Exercise description ▸ Count the lines in the material below that contain the string "highest". Reply with the number alone.

Data excerpts section start

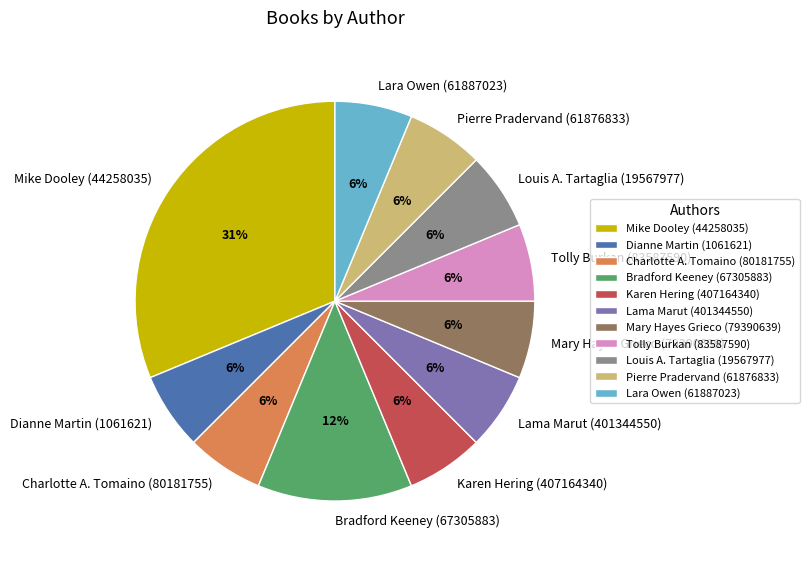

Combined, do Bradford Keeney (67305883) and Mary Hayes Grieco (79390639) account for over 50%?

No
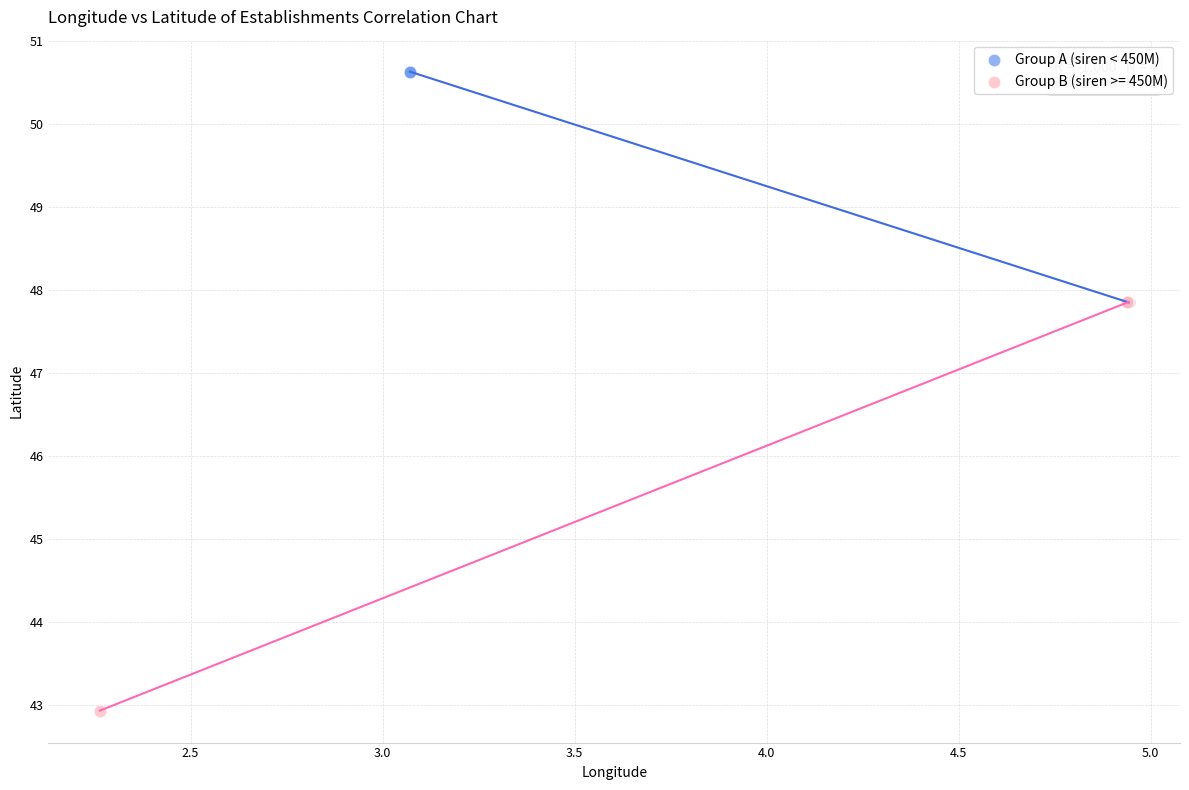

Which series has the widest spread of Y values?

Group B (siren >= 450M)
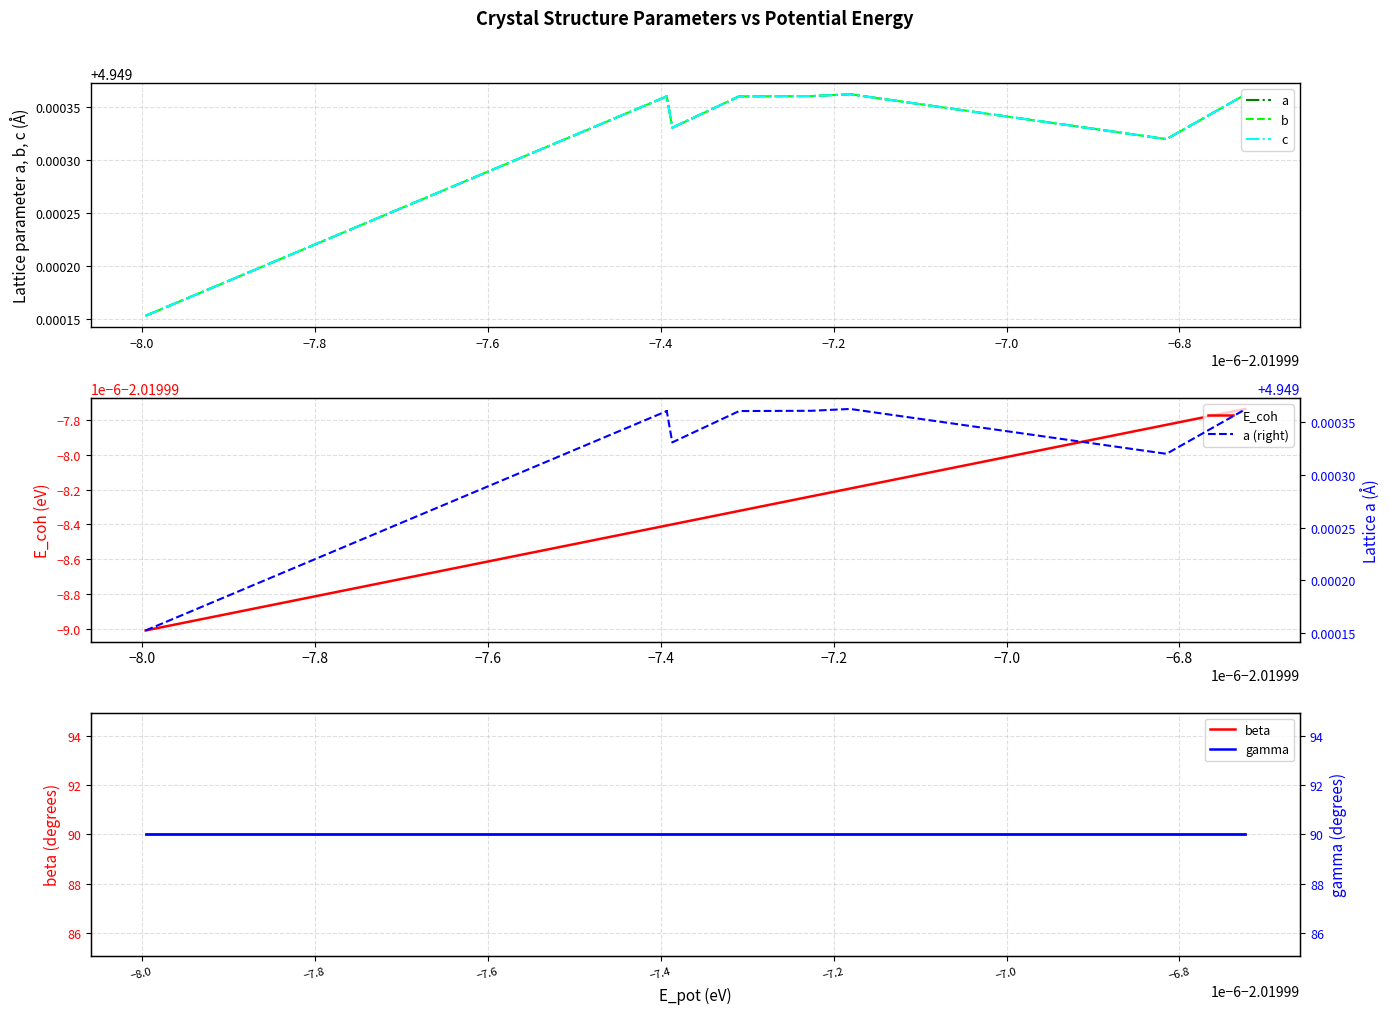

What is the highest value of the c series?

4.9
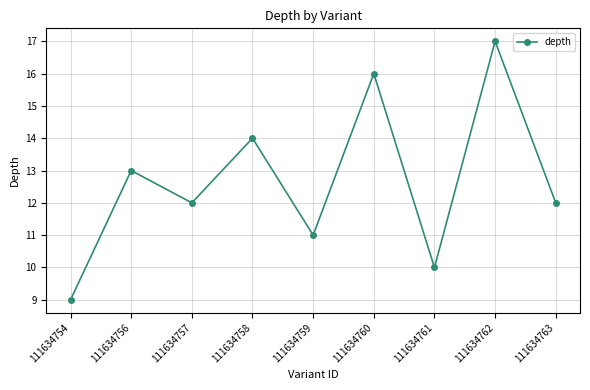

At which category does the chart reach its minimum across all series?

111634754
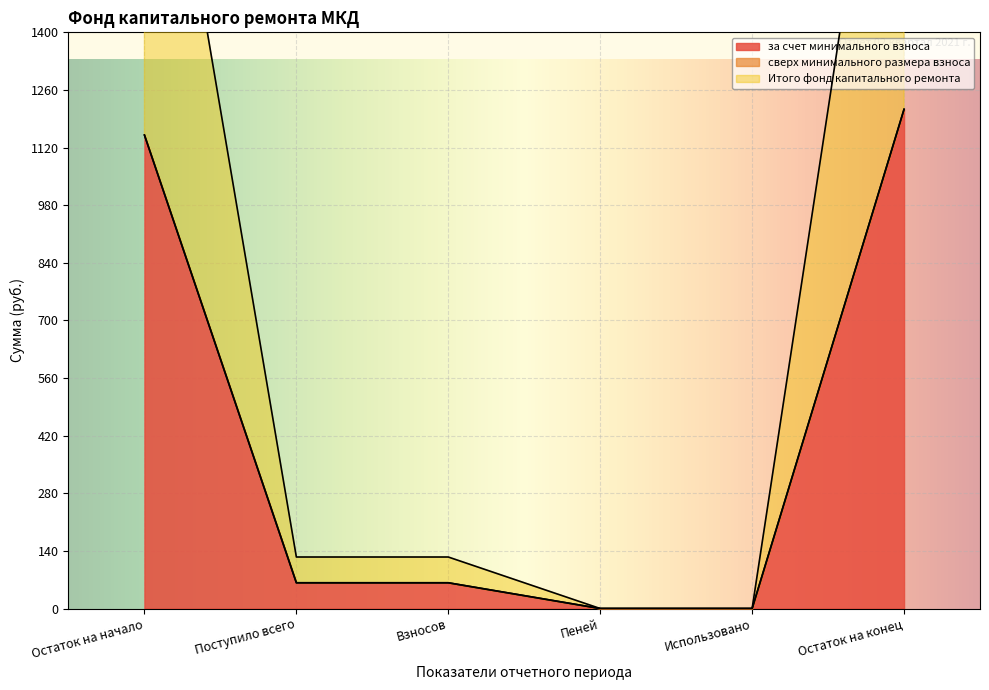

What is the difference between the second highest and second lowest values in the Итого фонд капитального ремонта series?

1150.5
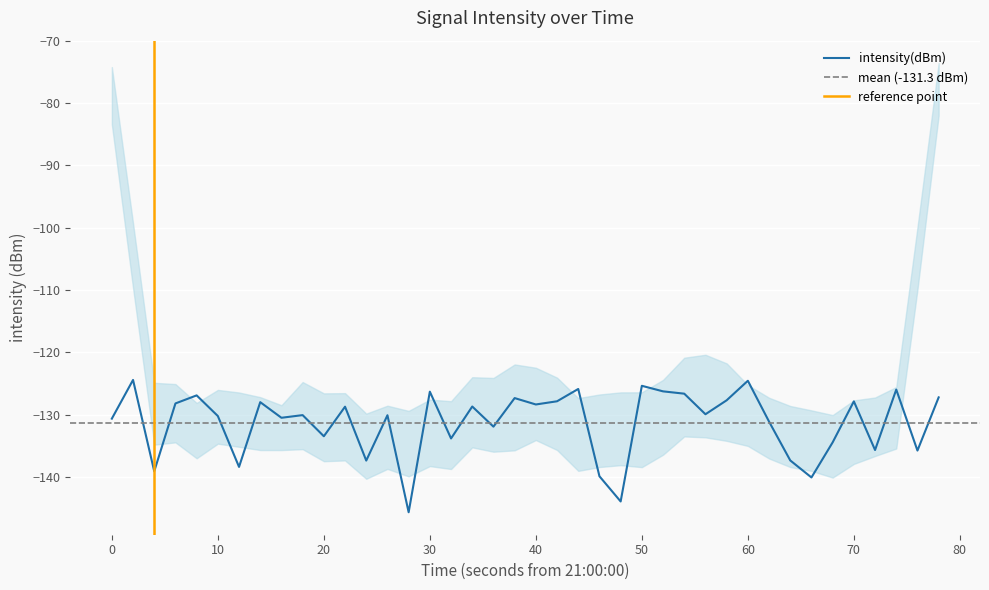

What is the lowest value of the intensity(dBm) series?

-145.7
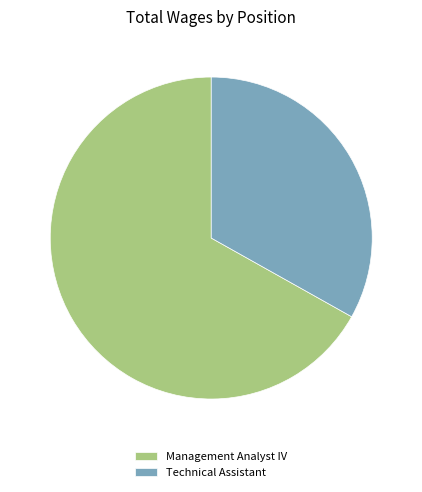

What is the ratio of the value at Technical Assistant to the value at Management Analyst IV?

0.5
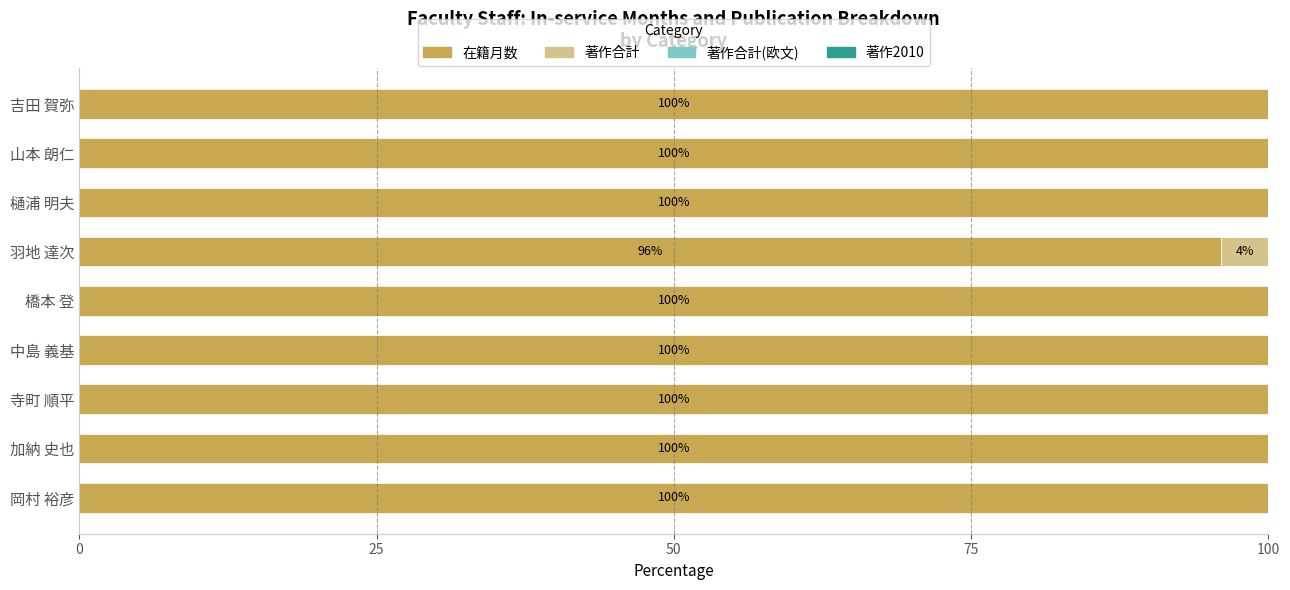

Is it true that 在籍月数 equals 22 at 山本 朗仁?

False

Data excerpts section end

Result ▸ 2